Pose estimation data:
::::
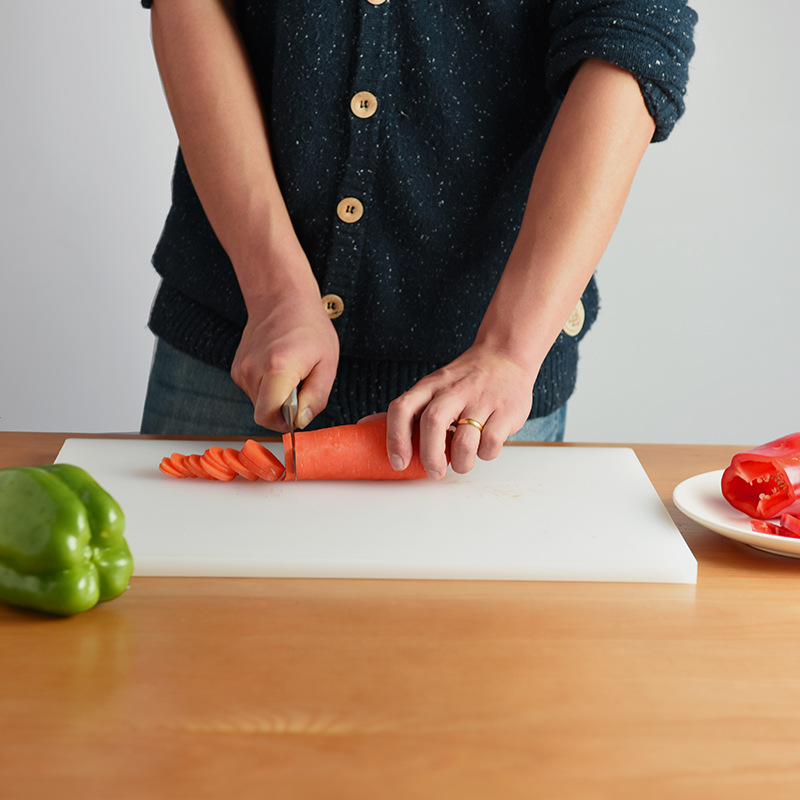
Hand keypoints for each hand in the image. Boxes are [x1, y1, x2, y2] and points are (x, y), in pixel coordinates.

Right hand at [231, 291, 338, 431]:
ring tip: (290, 373)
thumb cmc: (309, 328)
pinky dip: (267, 388)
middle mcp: (253, 370)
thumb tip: (301, 421)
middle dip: (283, 410)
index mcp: (278, 368)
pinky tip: (278, 368)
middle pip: (263, 413)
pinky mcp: (237, 369)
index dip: (286, 422)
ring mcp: (241, 369)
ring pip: (259, 404)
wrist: (282, 300)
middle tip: (300, 386)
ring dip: (276, 397)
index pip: (268, 417)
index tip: (299, 409)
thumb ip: (316, 397)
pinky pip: (254, 392)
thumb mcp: (327, 364)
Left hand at [385, 344, 535, 478]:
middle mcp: (453, 391)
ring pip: (464, 440)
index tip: (398, 463)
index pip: (402, 408)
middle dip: (429, 456)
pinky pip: (490, 443)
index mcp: (430, 386)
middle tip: (433, 472)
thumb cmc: (463, 380)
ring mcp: (481, 400)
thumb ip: (405, 410)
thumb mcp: (431, 387)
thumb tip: (366, 427)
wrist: (506, 355)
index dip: (395, 438)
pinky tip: (482, 448)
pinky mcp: (505, 411)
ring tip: (460, 463)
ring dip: (459, 462)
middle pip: (432, 423)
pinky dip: (485, 454)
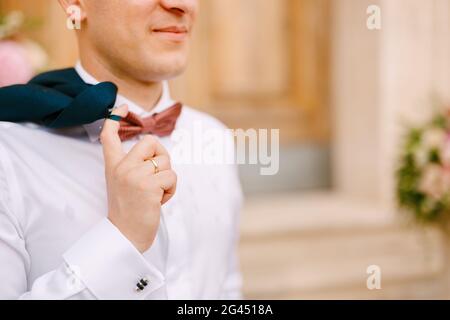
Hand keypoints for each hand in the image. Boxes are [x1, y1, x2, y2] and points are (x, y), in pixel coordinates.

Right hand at [100, 105, 176, 252]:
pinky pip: (172, 177)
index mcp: (113, 166)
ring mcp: (134, 175)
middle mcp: (122, 167)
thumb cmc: (129, 210)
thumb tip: (155, 152)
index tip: (122, 107)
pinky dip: (171, 190)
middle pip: (151, 142)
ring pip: (166, 162)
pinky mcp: (148, 186)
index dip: (115, 119)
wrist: (125, 235)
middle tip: (158, 175)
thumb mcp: (123, 183)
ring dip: (167, 179)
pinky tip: (160, 201)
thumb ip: (133, 166)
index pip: (109, 136)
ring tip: (156, 194)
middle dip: (162, 156)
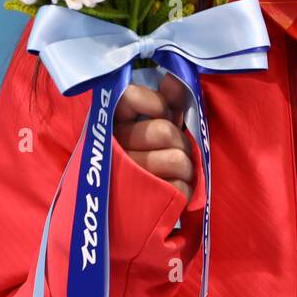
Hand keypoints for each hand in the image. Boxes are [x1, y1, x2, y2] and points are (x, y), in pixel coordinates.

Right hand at [112, 72, 195, 199]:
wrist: (114, 217)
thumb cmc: (139, 162)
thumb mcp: (147, 129)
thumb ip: (164, 103)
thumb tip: (172, 79)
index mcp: (110, 125)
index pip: (130, 97)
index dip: (156, 104)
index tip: (163, 114)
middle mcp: (113, 148)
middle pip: (164, 131)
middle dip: (180, 141)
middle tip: (176, 151)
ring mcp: (125, 176)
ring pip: (177, 159)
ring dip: (186, 167)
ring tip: (177, 173)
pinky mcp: (140, 203)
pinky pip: (179, 188)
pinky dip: (184, 189)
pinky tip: (173, 191)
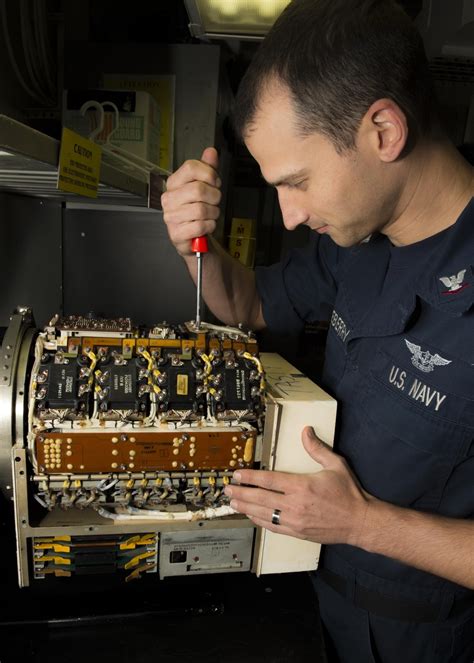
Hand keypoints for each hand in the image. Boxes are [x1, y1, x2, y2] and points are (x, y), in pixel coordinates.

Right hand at [161, 147, 221, 256]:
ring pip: (201, 209)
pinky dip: (209, 226)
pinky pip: (200, 226)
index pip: (191, 167)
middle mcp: (168, 199)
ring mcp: (170, 217)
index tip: (215, 183)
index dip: (209, 174)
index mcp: (174, 183)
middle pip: (198, 189)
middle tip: (214, 202)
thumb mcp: (205, 186)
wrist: (194, 237)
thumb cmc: (199, 210)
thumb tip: (211, 151)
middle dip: (214, 197)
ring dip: (213, 213)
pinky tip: (206, 226)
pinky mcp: (176, 234)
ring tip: (210, 215)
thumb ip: (207, 169)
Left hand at [224, 426, 374, 546]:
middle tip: (227, 489)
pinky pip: (272, 527)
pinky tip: (251, 516)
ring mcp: (295, 521)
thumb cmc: (348, 493)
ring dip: (245, 508)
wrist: (359, 522)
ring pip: (263, 514)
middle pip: (260, 498)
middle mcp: (295, 505)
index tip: (237, 475)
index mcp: (302, 486)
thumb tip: (306, 431)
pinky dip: (259, 521)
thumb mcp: (335, 465)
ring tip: (232, 502)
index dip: (250, 477)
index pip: (269, 480)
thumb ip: (317, 448)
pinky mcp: (297, 532)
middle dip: (241, 493)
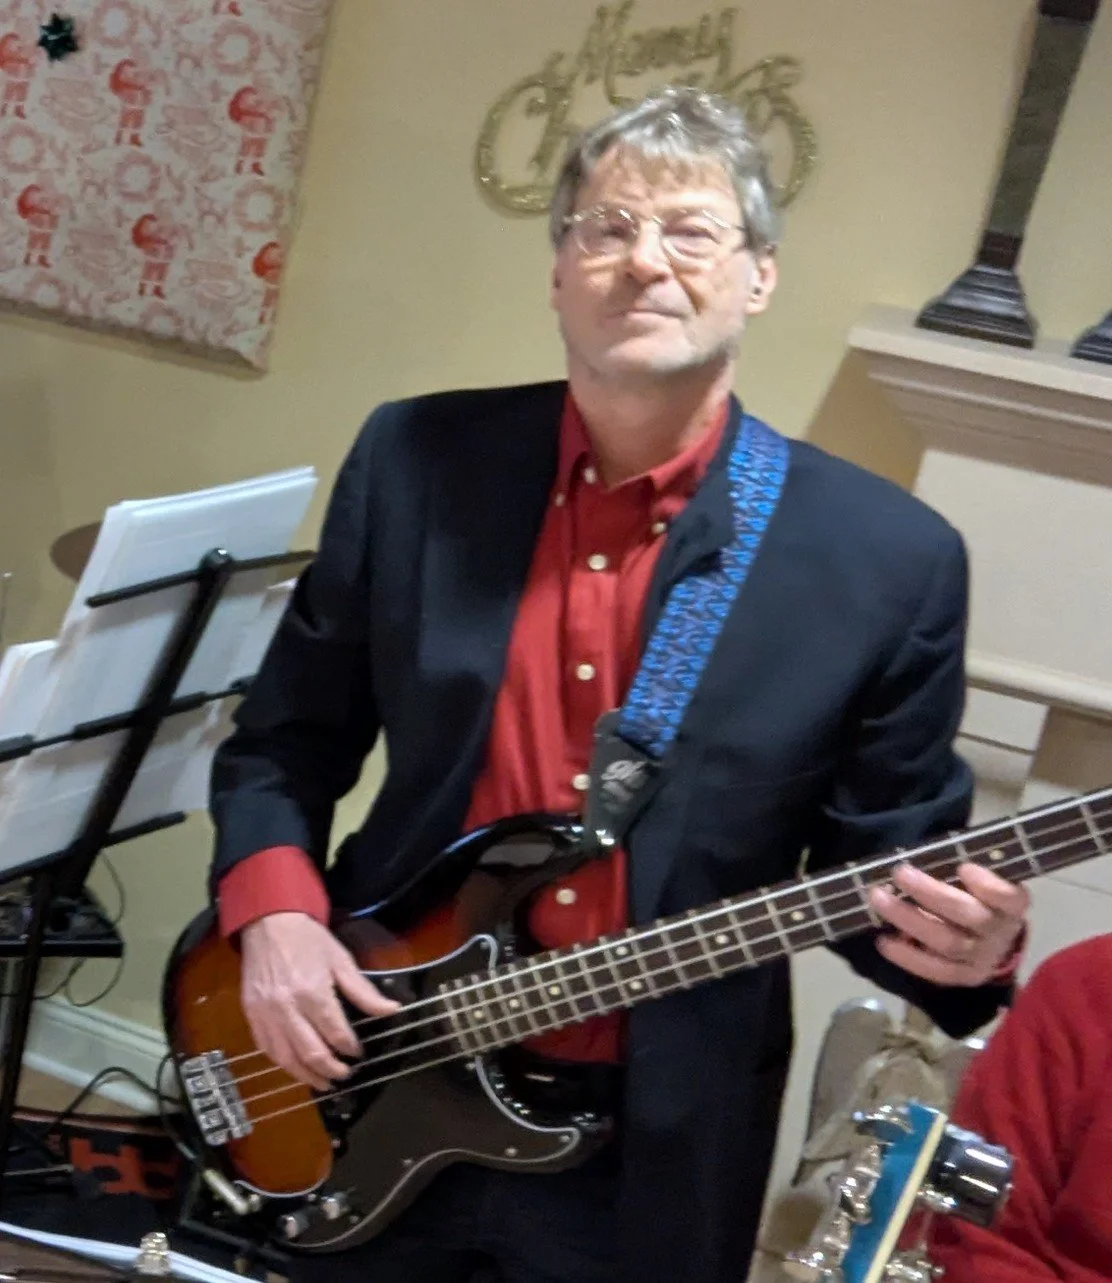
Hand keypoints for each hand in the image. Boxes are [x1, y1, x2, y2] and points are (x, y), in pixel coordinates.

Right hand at [240, 911, 399, 1089]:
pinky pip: (266, 1049)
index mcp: (313, 993)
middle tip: (345, 1075)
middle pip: (311, 1052)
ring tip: (324, 1083)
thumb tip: (392, 1010)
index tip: (359, 1052)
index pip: (336, 1033)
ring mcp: (265, 1015)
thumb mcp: (341, 960)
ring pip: (286, 1058)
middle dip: (331, 1069)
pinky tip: (296, 1068)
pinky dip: (283, 1064)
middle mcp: (287, 1009)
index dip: (350, 1047)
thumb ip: (364, 992)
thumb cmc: (309, 940)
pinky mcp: (251, 1016)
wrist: (269, 923)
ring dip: (306, 1075)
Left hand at [869, 862, 1028, 986]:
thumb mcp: (981, 879)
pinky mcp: (965, 976)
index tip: (963, 867)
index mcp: (1012, 904)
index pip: (1008, 896)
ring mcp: (984, 958)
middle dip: (930, 893)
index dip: (987, 884)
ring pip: (948, 942)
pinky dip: (909, 957)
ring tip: (880, 900)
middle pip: (968, 915)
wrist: (997, 941)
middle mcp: (1001, 932)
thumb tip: (918, 858)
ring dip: (910, 920)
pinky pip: (937, 971)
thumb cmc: (980, 897)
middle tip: (899, 872)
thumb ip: (958, 870)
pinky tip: (884, 941)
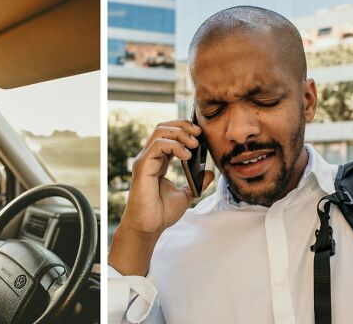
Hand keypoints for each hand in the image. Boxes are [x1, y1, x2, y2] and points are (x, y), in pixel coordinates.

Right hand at [109, 120, 213, 275]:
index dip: (185, 130)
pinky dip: (174, 146)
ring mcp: (145, 160)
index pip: (169, 135)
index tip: (201, 135)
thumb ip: (196, 183)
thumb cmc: (161, 213)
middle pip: (163, 127)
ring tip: (194, 145)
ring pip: (160, 131)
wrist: (149, 227)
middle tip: (199, 134)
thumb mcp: (186, 195)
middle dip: (183, 125)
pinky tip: (187, 156)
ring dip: (180, 133)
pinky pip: (158, 145)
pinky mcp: (143, 166)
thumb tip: (209, 173)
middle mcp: (150, 157)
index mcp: (159, 161)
::::
DIRECTIONS FOR THIS TASK: Each record above must be returned exactly as written, with its pictures omitted.

TASK OUTPUT:
Hand keypoints for each hand in the image. Boxes are [x1, y1, x2, y2] and points are (x, y), in pixel coordinates.

Right hand at [231, 291, 338, 431]:
ring tip: (290, 373)
thumb cmc: (309, 328)
pinky dip: (267, 388)
middle mcp: (253, 370)
thumb tip: (301, 421)
middle dip: (283, 410)
index mcp: (278, 368)
pinky tip: (278, 368)
middle pip: (263, 413)
pinky mcp: (237, 369)
index dip: (286, 422)
ring mcp: (241, 369)
ring pip: (259, 404)
wrist: (282, 300)
middle tip: (300, 386)
ring dip: (276, 397)
index pip: (268, 417)
index tip: (299, 409)
thumb ip: (316, 397)
pinky pip: (254, 392)
thumb mcp: (327, 364)
Left hand at [385, 344, 535, 478]:
middle mcp: (453, 391)
ring pip: (464, 440)
index tip: (398, 463)
index pip: (402, 408)
middle dip: (429, 456)
pinky pip: (490, 443)
index mcp: (430, 386)
middle tip: (433, 472)
thumb cmc: (463, 380)
ring mcp: (481, 400)
thumb ip: (405, 410)
thumb mcp: (431, 387)
thumb tip: (366, 427)
wrist: (506, 355)
index dip: (395, 438)
pinky tip: (482, 448)
pinky mcp: (505, 411)
ring tip: (460, 463)
ring dip: (459, 462)
middle pip: (432, 423)
pinky dip: (485, 454)
Hand keypoints for each hand in the image. Boxes are [x1, y1, x2, y2] and points are (x, y), in pixel coordinates.

Right hand at [100, 105, 176, 252]:
pinky pip: (172, 177)
index mcp: (113, 166)
ring mcp: (134, 175)
middle mcp: (122, 167)
thumb cmc: (129, 210)
thumb tip: (155, 152)
index tip: (122, 107)
pinky dip: (171, 190)
middle pip: (151, 142)
ring pip: (166, 162)
pinky mcp: (148, 186)
index dip: (115, 119)
wrist: (125, 235)
middle tip: (158, 175)
thumb mcp: (123, 183)
ring dip: (167, 179)
pinky tip: (160, 201)
thumb ip: (133, 166)
index pip: (109, 136)
ring tip: (156, 194)
middle dip: (162, 156)
Hand keypoints for each hand in the image. Boxes are [x1, y1, x2, y2] and points are (x, y), in pixel coordinates.

Right hand at [112, 72, 195, 199]:
wrist: (114, 217)
thumb cmc: (139, 162)
thumb mcp: (147, 129)
thumb ip: (164, 103)
thumb tip: (172, 79)
index mcp: (110, 125)
index pip: (130, 97)
index dip: (156, 104)
index tip: (163, 114)
middle mcp: (113, 148)
middle pip: (164, 131)
middle dip: (180, 141)
middle tip: (176, 151)
ring mcp: (125, 176)
ring pip: (177, 159)
ring dip: (186, 167)
ring tip: (177, 173)
pinky mcp: (140, 203)
pinky pip: (179, 188)
pinky dip: (184, 189)
pinky tip: (173, 191)
Hand keypoints for each hand in the image. Boxes are [x1, y1, x2, y2] and points are (x, y), in pixel coordinates.

Right hand at [161, 147, 221, 256]:
ring pip: (201, 209)
pinky dip: (209, 226)
pinky pip: (200, 226)
index pip: (191, 167)
middle mcp: (168, 199)
ring mcp: (170, 217)
index tip: (215, 183)
index dip: (209, 174)
index mcp: (174, 183)
middle pip: (198, 189)
middle tip: (214, 202)
thumb mcp: (205, 186)
wrist: (194, 237)
thumb cmc: (199, 210)
thumb tip: (211, 151)
middle dip: (214, 197)
ring dip: (213, 213)
pinky tip: (206, 226)
pinky mcp: (176, 234)
ring tip: (210, 215)
thumb ip: (207, 169)
Left hand at [224, 426, 374, 546]:
middle tip: (227, 489)
pinky pip: (272, 527)
pinky tip: (251, 516)
ring mcp: (295, 521)
thumb cmc: (348, 493)
ring dip: (245, 508)
wrist: (359, 522)
ring pip: (263, 514)
middle pip: (260, 498)
middle mcp: (295, 505)
index tip: (237, 475)
index mcp: (302, 486)
thumb tip: (306, 431)
pinky dip: (259, 521)
thumb mcp: (335, 465)
ring tip: (232, 502)
index dip: (250, 477)
index pip: (269, 480)
thumb ip: (317, 448)
pinky mcp: (297, 532)
middle dip: (241, 493)
Hand keypoints for each hand in the image. Boxes are [x1, y1, x2, y2] and points are (x, y), in pixel coordinates.

Right hand at [240, 911, 399, 1089]:
pinky pip: (266, 1049)
index mcp: (313, 993)
middle tip: (345, 1075)
middle pip: (311, 1052)
ring tip: (324, 1083)
thumb tip: (392, 1010)
index tip: (359, 1052)
index pip: (336, 1033)
ring mcp: (265, 1015)
thumb mcp: (341, 960)
ring pip: (286, 1058)
middle dip: (331, 1069)
pinky tip: (296, 1068)
pinky dip: (283, 1064)
middle mcp: (287, 1009)
index dip: (350, 1047)
thumb ip: (364, 992)
thumb cmc: (309, 940)
pinky mcp: (251, 1016)
wrist: (269, 923)
ring dip: (306, 1075)
Left hand at [869, 862, 1028, 986]:
thumb mcp: (981, 879)
pinky mcp: (965, 976)
index tip: (963, 867)
index mcp: (1012, 904)
index pip: (1008, 896)
ring mcp: (984, 958)
middle dip: (930, 893)
index dip: (987, 884)
ring pip: (948, 942)
pinky dip: (909, 957)
ring tip: (880, 900)
middle pip: (968, 915)
wrist: (997, 941)
middle mcp: (1001, 932)
thumb tip: (918, 858)
ring dip: (910, 920)
pinky pip: (937, 971)
thumb cmc: (980, 897)
middle tip: (899, 872)
thumb ip: (958, 870)
pinky tip: (884, 941)
Hand keypoints for each hand in the image. Boxes are [x1, y1, x2, y2] and points are (x, y), in pixel coordinates.

Right hand at [109, 120, 213, 275]:
index dip: (185, 130)
pinky dip: (174, 146)
ring mcp: (145, 160)
index pip: (169, 135)
index tip: (201, 135)
thumb ip: (196, 183)
thumb cmc: (161, 213)
middle pip: (163, 127)
ring tip: (194, 145)
ring pip: (160, 131)
wrist: (149, 227)
middle tip: (199, 134)
thumb mcp: (186, 195)
middle dip: (183, 125)
pinky tip: (187, 156)
ring dip: (180, 133)
pinky pip: (158, 145)
pinky mcp: (143, 166)
thumb tip: (209, 173)
middle mcp: (150, 157)
index mcp: (159, 161)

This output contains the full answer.